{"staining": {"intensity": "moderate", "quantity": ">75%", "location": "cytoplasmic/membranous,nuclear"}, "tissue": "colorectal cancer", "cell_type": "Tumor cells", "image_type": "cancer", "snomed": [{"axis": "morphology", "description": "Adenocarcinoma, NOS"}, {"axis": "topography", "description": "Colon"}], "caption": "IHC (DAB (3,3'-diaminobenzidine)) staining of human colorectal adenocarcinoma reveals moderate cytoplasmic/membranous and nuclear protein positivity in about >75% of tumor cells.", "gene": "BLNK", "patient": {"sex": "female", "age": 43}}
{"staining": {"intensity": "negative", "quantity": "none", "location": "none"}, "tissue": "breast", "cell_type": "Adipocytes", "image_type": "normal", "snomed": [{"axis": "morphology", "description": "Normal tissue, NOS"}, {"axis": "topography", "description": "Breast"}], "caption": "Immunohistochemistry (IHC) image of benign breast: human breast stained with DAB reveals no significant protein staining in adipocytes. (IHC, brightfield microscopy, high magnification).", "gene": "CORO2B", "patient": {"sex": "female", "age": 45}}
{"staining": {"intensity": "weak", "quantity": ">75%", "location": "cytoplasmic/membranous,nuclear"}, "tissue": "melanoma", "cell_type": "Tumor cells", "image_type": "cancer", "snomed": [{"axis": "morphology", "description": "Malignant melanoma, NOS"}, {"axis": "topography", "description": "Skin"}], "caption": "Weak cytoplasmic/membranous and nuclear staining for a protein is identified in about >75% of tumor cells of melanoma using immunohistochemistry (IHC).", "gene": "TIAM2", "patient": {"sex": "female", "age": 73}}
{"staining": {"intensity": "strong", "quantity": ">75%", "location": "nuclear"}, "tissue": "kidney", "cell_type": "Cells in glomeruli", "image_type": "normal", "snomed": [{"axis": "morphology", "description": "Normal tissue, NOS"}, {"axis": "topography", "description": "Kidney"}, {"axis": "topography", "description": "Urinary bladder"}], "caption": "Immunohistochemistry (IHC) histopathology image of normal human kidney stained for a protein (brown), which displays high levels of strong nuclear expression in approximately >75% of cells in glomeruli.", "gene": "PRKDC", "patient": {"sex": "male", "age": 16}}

= = = = =

▸ Your assignment:
Without skipping anything, transcribe every line above exactly.

▸ Result for this exercise:
{"staining": {"intensity": "moderate", "quantity": ">75%", "location": "cytoplasmic/membranous,nuclear"}, "tissue": "colorectal cancer", "cell_type": "Tumor cells", "image_type": "cancer", "snomed": [{"axis": "morphology", "description": "Adenocarcinoma, NOS"}, {"axis": "topography", "description": "Colon"}], "caption": "IHC (DAB (3,3'-diaminobenzidine)) staining of human colorectal adenocarcinoma reveals moderate cytoplasmic/membranous and nuclear protein positivity in about >75% of tumor cells.", "gene": "BLNK", "patient": {"sex": "female", "age": 43}}
{"staining": {"intensity": "negative", "quantity": "none", "location": "none"}, "tissue": "breast", "cell_type": "Adipocytes", "image_type": "normal", "snomed": [{"axis": "morphology", "description": "Normal tissue, NOS"}, {"axis": "topography", "description": "Breast"}], "caption": "Immunohistochemistry (IHC) image of benign breast: human breast stained with DAB reveals no significant protein staining in adipocytes. (IHC, brightfield microscopy, high magnification).", "gene": "CORO2B", "patient": {"sex": "female", "age": 45}}
{"staining": {"intensity": "weak", "quantity": ">75%", "location": "cytoplasmic/membranous,nuclear"}, "tissue": "melanoma", "cell_type": "Tumor cells", "image_type": "cancer", "snomed": [{"axis": "morphology", "description": "Malignant melanoma, NOS"}, {"axis": "topography", "description": "Skin"}], "caption": "Weak cytoplasmic/membranous and nuclear staining for a protein is identified in about >75% of tumor cells of melanoma using immunohistochemistry (IHC).", "gene": "TIAM2", "patient": {"sex": "female", "age": 73}}
{"staining": {"intensity": "strong", "quantity": ">75%", "location": "nuclear"}, "tissue": "kidney", "cell_type": "Cells in glomeruli", "image_type": "normal", "snomed": [{"axis": "morphology", "description": "Normal tissue, NOS"}, {"axis": "topography", "description": "Kidney"}, {"axis": "topography", "description": "Urinary bladder"}], "caption": "Immunohistochemistry (IHC) histopathology image of normal human kidney stained for a protein (brown), which displays high levels of strong nuclear expression in approximately >75% of cells in glomeruli.", "gene": "PRKDC", "patient": {"sex": "male", "age": 16}}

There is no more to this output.